The cookie swap worked because it was not a required event. I am a terrible cook, and if any job demanded that I cook something each year, I might have had a break down. Knowing that I could opt out, however, eased my cooking anxiety. If my cookies burned or looked like mounds of glue, I could toss them and just take a year off. And, I had all year to search for easy “no-cook” cookie recipes. In fact, my whole family got into the game: my mom would clip recipes and send them my way whenever she saw one she figured I could not ruin.
Along the “make it optional” line, it is also nice to schedule the event during office hours.Now there’s nothing wrong with an annual office holiday party in the evening. But if you’re hosting a cookie swap or a gift exchange (something simple) there is no need to demand after hours participation. Nothing sucks fun out of a party more quickly than the simple fact that everyone present would rather be somewhere else.

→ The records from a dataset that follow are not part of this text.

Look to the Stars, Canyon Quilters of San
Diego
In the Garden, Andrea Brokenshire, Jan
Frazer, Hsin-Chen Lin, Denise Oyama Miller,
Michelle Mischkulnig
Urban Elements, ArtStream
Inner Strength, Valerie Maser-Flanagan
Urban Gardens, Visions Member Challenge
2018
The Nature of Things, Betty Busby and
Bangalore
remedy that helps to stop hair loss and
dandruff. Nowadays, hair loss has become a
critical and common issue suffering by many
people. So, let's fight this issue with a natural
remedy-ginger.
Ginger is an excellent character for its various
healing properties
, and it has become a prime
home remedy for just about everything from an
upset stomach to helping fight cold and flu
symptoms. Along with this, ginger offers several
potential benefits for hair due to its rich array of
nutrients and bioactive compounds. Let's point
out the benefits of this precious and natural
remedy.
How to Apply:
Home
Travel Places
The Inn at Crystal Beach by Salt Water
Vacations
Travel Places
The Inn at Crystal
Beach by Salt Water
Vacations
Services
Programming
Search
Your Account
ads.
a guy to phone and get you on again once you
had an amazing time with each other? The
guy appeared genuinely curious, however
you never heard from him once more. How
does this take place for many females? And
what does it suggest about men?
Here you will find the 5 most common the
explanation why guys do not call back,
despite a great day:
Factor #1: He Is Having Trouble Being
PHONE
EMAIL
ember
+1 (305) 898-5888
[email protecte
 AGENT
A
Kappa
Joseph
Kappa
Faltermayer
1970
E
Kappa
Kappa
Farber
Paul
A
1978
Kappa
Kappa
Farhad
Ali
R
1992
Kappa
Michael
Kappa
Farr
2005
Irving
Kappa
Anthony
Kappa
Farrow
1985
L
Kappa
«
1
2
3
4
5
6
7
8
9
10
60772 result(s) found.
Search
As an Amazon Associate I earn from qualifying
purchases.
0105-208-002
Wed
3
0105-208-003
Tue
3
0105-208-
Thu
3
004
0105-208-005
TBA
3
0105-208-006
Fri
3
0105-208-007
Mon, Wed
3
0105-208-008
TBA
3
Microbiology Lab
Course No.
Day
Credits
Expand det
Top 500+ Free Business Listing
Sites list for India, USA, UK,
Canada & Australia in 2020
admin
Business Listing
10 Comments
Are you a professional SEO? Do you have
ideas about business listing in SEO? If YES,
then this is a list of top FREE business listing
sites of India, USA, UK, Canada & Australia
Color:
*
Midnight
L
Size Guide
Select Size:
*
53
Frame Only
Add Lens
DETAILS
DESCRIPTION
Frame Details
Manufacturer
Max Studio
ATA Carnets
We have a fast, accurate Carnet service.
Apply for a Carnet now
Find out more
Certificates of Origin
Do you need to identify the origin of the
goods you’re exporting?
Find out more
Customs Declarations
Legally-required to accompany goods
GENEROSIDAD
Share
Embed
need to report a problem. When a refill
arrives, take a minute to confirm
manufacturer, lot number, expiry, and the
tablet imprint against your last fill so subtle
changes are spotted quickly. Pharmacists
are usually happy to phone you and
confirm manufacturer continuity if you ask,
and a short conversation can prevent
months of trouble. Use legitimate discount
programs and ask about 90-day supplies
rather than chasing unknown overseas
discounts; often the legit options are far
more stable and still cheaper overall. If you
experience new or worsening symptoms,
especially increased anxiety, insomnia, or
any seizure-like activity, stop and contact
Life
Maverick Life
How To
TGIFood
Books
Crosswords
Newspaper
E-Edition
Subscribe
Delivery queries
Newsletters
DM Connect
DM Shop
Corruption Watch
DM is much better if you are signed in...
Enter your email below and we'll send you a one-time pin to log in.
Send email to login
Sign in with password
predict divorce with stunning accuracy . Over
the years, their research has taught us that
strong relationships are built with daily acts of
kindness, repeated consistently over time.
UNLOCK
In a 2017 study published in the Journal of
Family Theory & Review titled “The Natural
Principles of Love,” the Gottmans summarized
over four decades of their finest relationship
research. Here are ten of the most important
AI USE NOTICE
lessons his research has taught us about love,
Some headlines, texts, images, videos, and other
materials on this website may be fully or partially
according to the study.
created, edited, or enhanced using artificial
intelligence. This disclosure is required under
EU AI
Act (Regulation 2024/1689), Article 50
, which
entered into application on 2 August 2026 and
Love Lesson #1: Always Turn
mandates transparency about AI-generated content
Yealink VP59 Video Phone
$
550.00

Participation fosters authenticity
The most successful office holiday traditions involve everyone. Whether it’s a white elephant gift exchange, a cookie swap, or a potluck, the personal contributions lend authenticity to what could otherwise feel like Big Brother’s required holiday fete.
Home from college one holiday (and desperate for money), I temped at a major corporation’s headquarters for a month. They generously invited me to their holiday party which consisted of punch, a tray of cookies, and office staff milling around awkwardly while a band played on. It was without a doubt the worst holiday party that I have ever attended. Afterwards, I tried to pinpoint why exactly the event felt so lame. Surely the punch and the lone cookie tray didn’t help. If office funds were tight, a potluck would have felt more festive. But the real problem was that the event lacked authenticity. Clearly the higher ups didn’t want a real party—no one could have thought that punch and those cookies would result in actual merriment. And, the staff did not want to be there either. Who wants to be at a lame event? It would have been more generous to let people go home an hour early. An event requiring some participation encourages conversation (“what’s the recipe for the dip?”) and provides more fun potential.
This past year, our office voted to forego our annual gift exchange and adopt a family in need through a local organization. We purchased presents for our adopted family and wrapped the presents all together before delivering the gifts. I was relieved to skip the gift exchange (who needs another fifteen dollar tchotchke?) and happy to sign on to something a tad more useful. And, personally participating in gift selection was fun. I hope this one becomes an annual event.
The bottom line? There’s real potential for office holiday events to create meaningful holiday memories. These are the people that we spend our days with—it’s worth taking a moment to enjoy one another’s company a few times a year. But a lame holiday event is worse than no event at all.